Law No. 44 of Nov. 24, 2015, has already broadly listed the offenses that can be prosecuted within the framework it defines, including insider trading, breach of trust, fraudulent bankruptcy, crimes against the ecology or various trafficking (such as weapons or drugs).
The third objective is to maximize the effectiveness of the lifting of banking secrecy in the fight against corruption, an offense whose definition was broadened by Law No. 175 of May 8, 2020, to include illicit enrichment.
These objectives can be achieved through several levers, provided that the text is properly voted on.

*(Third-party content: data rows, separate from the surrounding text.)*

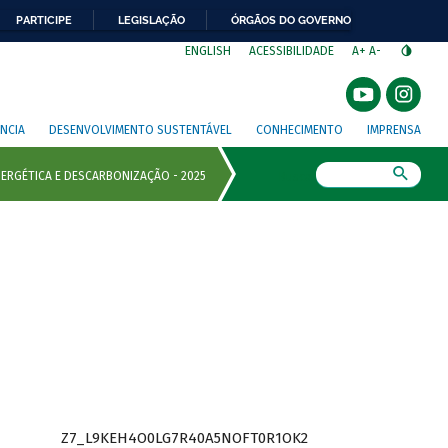
PARTICIPE
LEGISLAÇÃO
ÓRGÃOS DO GOVERNO
⁣
ENGLISH
ACESSIBILIDADE
A+
A-
NCIA
DESENVOLVIMENTO SUSTENTÁVEL
CONHECIMENTO
IMPRENSA
Busca
Z7_L9KEH4O0LG7R40A5NOFT0R1OK2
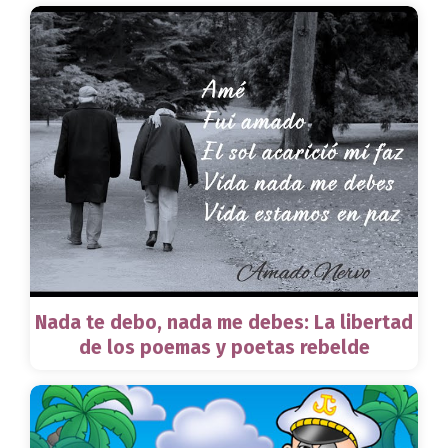
Nada te debo, nada me debes: La libertad
de los poemas y poetas rebelde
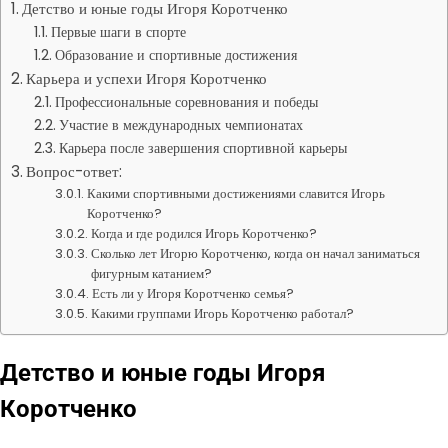
Детство и юные годы Игоря Коротченко
Первые шаги в спорте
Образование и спортивные достижения
Карьера и успехи Игоря Коротченко
Профессиональные соревнования и победы
Участие в международных чемпионатах
Карьера после завершения спортивной карьеры
Вопрос-ответ:
Какими спортивными достижениями славится Игорь
Коротченко?
Когда и где родился Игорь Коротченко?
Сколько лет Игорю Коротченко, когда он начал заниматься
фигурным катанием?
Есть ли у Игоря Коротченко семья?
Какими группами Игорь Коротченко работал?
Детство и юные годы Игоря
Коротченко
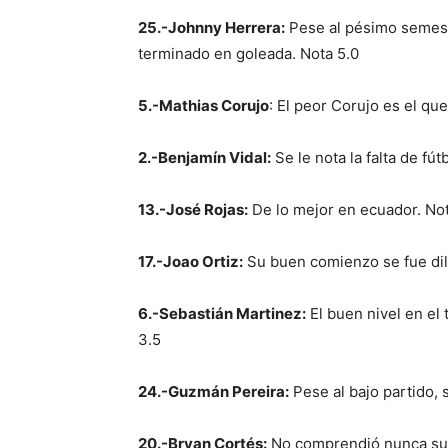
25.-Johnny Herrera:
Pese al pésimo semestr
terminado en goleada. Nota 5.0
5.-Mathias Corujo
: El peor Corujo es el qu
2.-Benjamín Vidal:
Se le nota la falta de fút
13.-José Rojas:
De lo mejor en ecuador. Not
17.-Joao Ortiz:
Su buen comienzo se fue dil
6.-Sebastián Martinez:
El buen nivel en el 
3.5
24.-Guzmán Pereira:
Pese al bajo partido, 
20.-Bryan Cortés:
No comprendió nunca su p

Article 7 in its new wording would be particularly decisive, since it would oblige banks to provide information requested by several bodies in the context of proceedings under Law No. 44 of Nov. 24, 2015, on the fight against money laundering and terrorist financing.
Previously reserved for the Special Investigation Commission, this mission would now also be open to the National Commission for the Fight against Corruption, the Banking Control Commission of Lebanon, the National Deposits Guarantee Institution, the Banque du Liban as well as the tax authorities, “in order to manage the revenues” of the country.

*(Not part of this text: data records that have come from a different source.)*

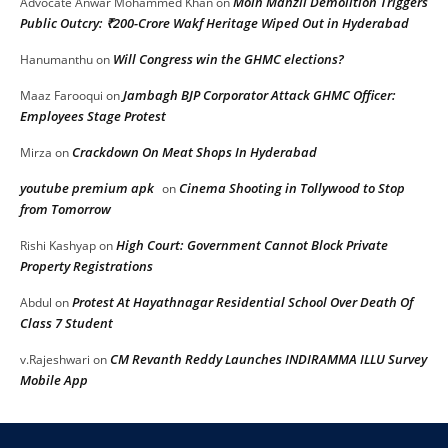
Moin Manzil Demolition Triggers
Advocate Anwar Mohammed Khan
on
Public Outcry: ₹200-Crore Wakf Heritage Wiped Out in Hyderabad
Will Congress win the GHMC elections?
Hanumanthu
on
Jambagh BJP Corporator Attack GHMC Officer:
Maaz Farooqui
on
Employees Stage Protest
Crackdown On Meat Shops In Hyderabad
Mirza
on
youtube premium apk
Cinema Shooting in Tollywood to Stop
on
from Tomorrow
High Court: Government Cannot Block Private
Rishi Kashyap
on
Property Registrations
Protest At Hayathnagar Residential School Over Death Of
Abdul
on
Class 7 Student
CM Revanth Reddy Launches INDIRAMMA ILLU Survey
v.Rajeshwari
on
Mobile App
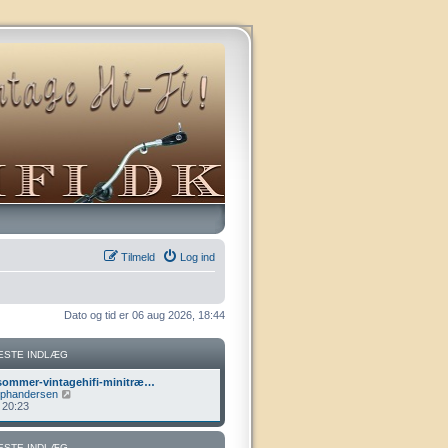
Tilmeld
Log ind
Dato og tid er 06 aug 2026, 18:44
ESTE INDLÆG
ommer-vintagehifi-minitræ…
V
lphandersen
i
, 20:23
s
d
e
ESTE INDLÆG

The new Article 3 would also suspend any withdrawal of money from numbered accounts (accounts that protect the identities of their holders) or safe deposit boxes (rented by banks) until the end of the six-month period immediately following the application of the law. Until then, Article 3 would allow certain measures and standards to transform all these accounts into “normal” — and therefore nominated— accounts, with a view to applying the law’s conditions to both types of account.
The amendment of Article 105 of the Code of Criminal Procedure would also open up the possibility for the judicial authorities to obtain information from the banks about their clients.

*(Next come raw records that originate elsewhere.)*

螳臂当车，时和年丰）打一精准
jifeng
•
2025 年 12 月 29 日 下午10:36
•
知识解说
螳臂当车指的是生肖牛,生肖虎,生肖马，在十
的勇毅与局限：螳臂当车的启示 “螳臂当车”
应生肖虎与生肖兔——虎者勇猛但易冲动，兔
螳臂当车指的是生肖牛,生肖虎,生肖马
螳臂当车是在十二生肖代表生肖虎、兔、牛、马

Finally, the amendment to Article 150 of the Code of Money and Credit would, among other things, prevent BDL from invoking bank secrecy in order to refrain from fulfilling its obligations or to transmit all or part of the information that would be requested of it in the context of an audit of its accounts, as it did in 2020, and then in 2021, in the face of the Alvarez & Marsal firm, which was responsible for a forensic accounting audit commissioned by the authorities.
Risks and ‘oversight’
Finally, the president of ALDIC pointed out two risks and an “oversight” in the bill that was attached to the government’s meeting minutes.
The first risk concerns the new wording of Article 23-1 of the 1956 law, which gives the director general of revenue within the Finance Ministry the possibility of determining the terms and conditions of application of the law.
“This prerogative is decisive in determining how the law will be implemented, the latitude it will give to the various institutions authorized to obtain information previously protected by banking secrecy and the degree of protection of depositors against possible abuses,” Daher said.
He recommended that the cabinet set these procedures, after gauging the opinion of the State Shura Council.
The second risk is related to the failure of Lebanese institutions in general.
“The possibility that the lifting of bank secrecy could be used as an instrument of blackmail is more than real without safeguards,” he said.
To mitigate this, he suggests that the bill should directly refer to the “good practices” enshrined in the Egmont Group, a forum for operational exchange between “financial intelligence units” around the world, which Lebanon joined in 2003 (via the Special Investigation Commission), or the Global Forum on Transparency and Exchange of Information for Tax Purposes of the Organization for Economic Cooperation and Development.
Daher concluded by noting that the bill drafters seem to have “forgotten” to delete paragraph 2 of Article 103 of the Income Tax Act, which prohibits the tax authorities from accessing bank accounts.
“This is an error that will need to be rectified to avoid confusion,” he said.